To do
Reproduce every line of all the entries below, word for word.
— Start —
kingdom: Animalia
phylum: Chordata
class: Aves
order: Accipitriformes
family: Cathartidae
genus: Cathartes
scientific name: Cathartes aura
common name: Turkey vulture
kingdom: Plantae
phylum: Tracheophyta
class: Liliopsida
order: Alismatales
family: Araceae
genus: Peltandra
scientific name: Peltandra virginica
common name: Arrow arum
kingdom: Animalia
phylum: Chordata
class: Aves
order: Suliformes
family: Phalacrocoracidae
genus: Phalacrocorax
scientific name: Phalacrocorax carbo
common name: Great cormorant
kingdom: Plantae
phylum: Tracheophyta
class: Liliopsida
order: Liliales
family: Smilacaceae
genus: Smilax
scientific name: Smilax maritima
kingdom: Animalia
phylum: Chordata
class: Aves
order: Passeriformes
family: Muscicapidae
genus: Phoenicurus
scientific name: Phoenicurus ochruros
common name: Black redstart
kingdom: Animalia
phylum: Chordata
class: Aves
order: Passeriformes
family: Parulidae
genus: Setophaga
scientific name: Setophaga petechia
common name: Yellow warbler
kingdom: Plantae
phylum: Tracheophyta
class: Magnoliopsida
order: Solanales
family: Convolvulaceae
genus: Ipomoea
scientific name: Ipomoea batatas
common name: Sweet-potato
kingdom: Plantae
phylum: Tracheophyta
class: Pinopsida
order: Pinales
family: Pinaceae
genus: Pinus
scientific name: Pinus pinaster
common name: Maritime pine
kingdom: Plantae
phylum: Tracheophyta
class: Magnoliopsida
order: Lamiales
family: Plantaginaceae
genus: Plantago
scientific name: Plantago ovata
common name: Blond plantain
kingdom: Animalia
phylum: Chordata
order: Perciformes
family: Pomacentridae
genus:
— End —
Answer to this exercise
kingdom: Animalia
phylum: Chordata
class: Aves
order: Accipitriformes
family: Cathartidae
genus: Cathartes
scientific name: Cathartes aura
common name: Turkey vulture
kingdom: Plantae
phylum: Tracheophyta
class: Liliopsida
order: Alismatales
family: Araceae
genus: Peltandra
scientific name: Peltandra virginica
common name: Arrow arum
kingdom: Animalia
phylum: Chordata
class: Aves
order: Suliformes
family: Phalacrocoracidae
genus: Phalacrocorax
scientific name: Phalacrocorax carbo
common name: Great cormorant
kingdom: Plantae
phylum: Tracheophyta
class: Liliopsida
order: Liliales
family: Smilacaceae
genus: Smilax
scientific name: Smilax maritima
kingdom: Animalia
phylum: Chordata
class: Aves
order: Passeriformes
family: Muscicapidae
genus: Phoenicurus
scientific name: Phoenicurus ochruros
common name: Black redstart
kingdom: Animalia
phylum: Chordata
class: Aves
order: Passeriformes
family: Parulidae
genus: Setophaga
scientific name: Setophaga petechia
common name: Yellow warbler
kingdom: Plantae
phylum: Tracheophyta
class: Magnoliopsida
order: Solanales
family: Convolvulaceae
genus: Ipomoea
scientific name: Ipomoea batatas
common name: Sweet-potato
kingdom: Plantae
phylum: Tracheophyta
class: Pinopsida
order: Pinales
family: Pinaceae
genus: Pinus
scientific name: Pinus pinaster
common name: Maritime pine
kingdom: Plantae
phylum: Tracheophyta
class: Magnoliopsida
order: Lamiales
family: Plantaginaceae
genus: Plantago
scientific name: Plantago ovata
common name: Blond plantain
kingdom: Animalia
phylum: Chordata
order: Perciformes
family: Pomacentridae
genus:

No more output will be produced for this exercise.